In most cases though, even if a some parts of data have new references, others would stay the same (ex: all the untouched fields of a record in a record update like { a | b = c } keep the same reference), and under the hood Elm's == uses JS' == as the first check, as that it's faster. So even if it's a deep equality check, not everything will have to be compared, making the speed of such a check likely good enough for most cases.
It's useful to note that what matters is mostly whether the check is slower or faster than the function we're trying to avoid recomputing. If it's faster, then it's likely good enough.
In rarer cases, the current lazy is really hard nay impossible to use because a new object has to be created at one point or another. This version of lazy would shine in those cases.
This wouldn't be as free as the current mechanism as the check itself could potentially cause slowdowns, but it is a lot more intuitive and easy to use. This approach is the default in Gren's version of Html.Lazy.
Remembering more previous runs
I think there could definitely be an addition of lazy nodes that remember more results by storing a list (or similar) of previous key+results and checking them all.
There would be more things to check and store so the cost would increase slightly.
The risk is that the memory increases too much, so it would likely be a good idea to limit the size of the cache (e.g. only 5 key+result pairs) and/or to figure out how to clean it regularly.

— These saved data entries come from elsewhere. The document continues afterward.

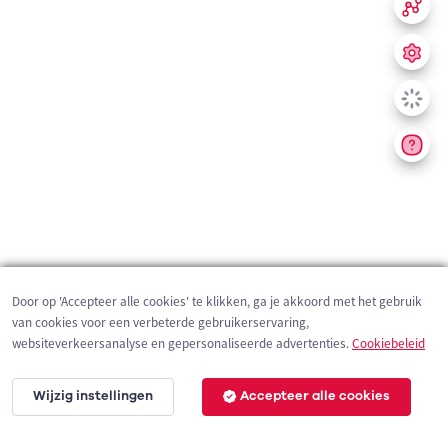
Door op 'Accepteer alle cookies' te klikken, ga je akkoord met het gebruik
van cookies voor een verbeterde gebruikerservaring,
websiteverkeersanalyse en gepersonaliseerde advertenties.
Cookiebeleid
Wijzig instellingen
Accepteer alle cookies
200 m
©
OpenStreetMap
contributors,
Tracestrack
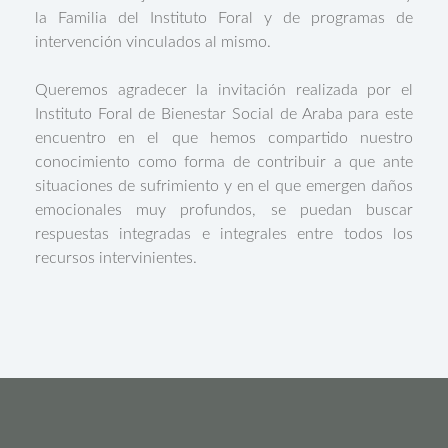
la Familia del Instituto Foral y de programas de
intervención vinculados al mismo.
Queremos agradecer la invitación realizada por el
Instituto Foral de Bienestar Social de Araba para este
encuentro en el que hemos compartido nuestro
conocimiento como forma de contribuir a que ante
situaciones de sufrimiento y en el que emergen daños
emocionales muy profundos, se puedan buscar
respuestas integradas e integrales entre todos los
recursos intervinientes.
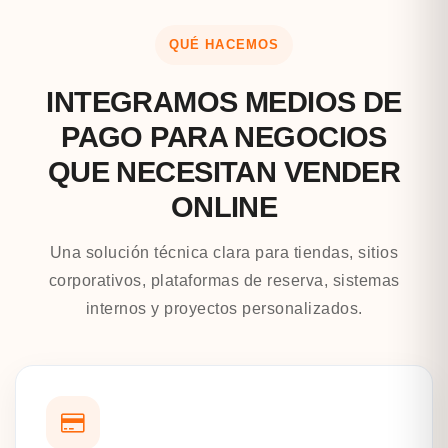
QUÉ HACEMOS
INTEGRAMOS MEDIOS DE
PAGO PARA NEGOCIOS
QUE NECESITAN VENDER
ONLINE
Una solución técnica clara para tiendas, sitios
corporativos, plataformas de reserva, sistemas
internos y proyectos personalizados.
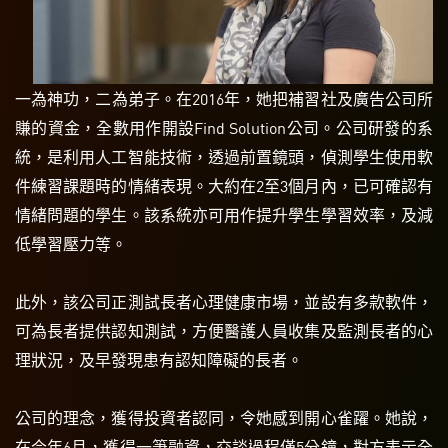
一為神功，二為弟子。在2016年，她把補習社及廣告公司所
賺的資金，全數用作開設Find Solution公司。公司研發的系
統，是利用人工智能技術，透過前置鏡頭，偵測學生使用軟
件練習課題時的情緒表現。大約在2至3個月內，已可確認有
情緒問題的學生。該系統亦可用作提升學生學習效率，及減
低學習壓力等。
此外，該公司正測試長者心理健康市場，並設有多款軟件，
可為長者提供認知測試，方便醫護人員收集及監測長者的心
理狀況，及早發現患有認知障礙的長者。
公司的理念，獲得投資者認同，令她感到開心雀躍。她說，
在今年6月，獲得一筆融資，交談過程僅5分鐘，對方表示全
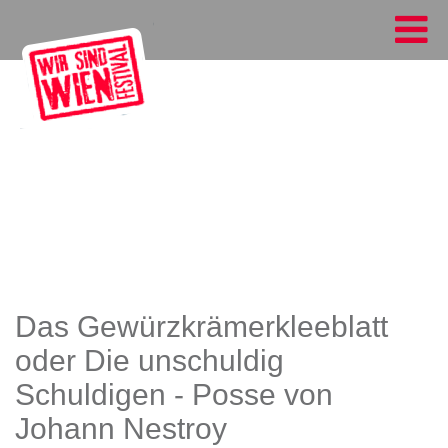
Das Gewürzkrämerkleeblatt
oder Die unschuldig
Schuldigen - Posse von
Johann Nestroy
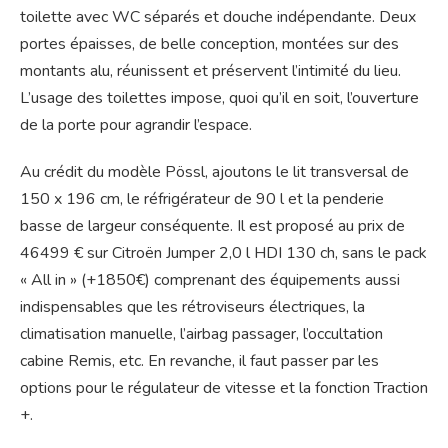
toilette avec WC séparés et douche indépendante. Deux
portes épaisses, de belle conception, montées sur des
montants alu, réunissent et préservent l’intimité du lieu.
L’usage des toilettes impose, quoi qu’il en soit, l’ouverture
de la porte pour agrandir l’espace.
Au crédit du modèle Pössl, ajoutons le lit transversal de
150 x 196 cm, le réfrigérateur de 90 l et la penderie
basse de largeur conséquente. Il est proposé au prix de
46499 € sur Citroën Jumper 2,0 l HDI 130 ch, sans le pack
« All in » (+1850€) comprenant des équipements aussi
indispensables que les rétroviseurs électriques, la
climatisation manuelle, l’airbag passager, l’occultation
cabine Remis, etc. En revanche, il faut passer par les
options pour le régulateur de vitesse et la fonction Traction
+.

This could be interesting for expensive views that quickly switch between a limited number of views, for instance with static tabs.
Remembering using a global cache
This is obviously the scariest one, where we'd have to be very wary of it growing in size and causing memory leaks.
But storing the results in a global cache could be great for oscillating elements (disappear then re-appear later), elements that get moved around a lot or duplicated elements. They could all re-use the same cache.
Conclusion
I hope you liked this deep dive. I really like the cleverness of this technique and its implications. Despite its difficulty to get right, this API is one that you can use without any thought about performance and memory usage—unlike the versions I proposed to some extent—which I really appreciate.
Thanks to Simon Lydell for reviewing the draft and suggesting improvements.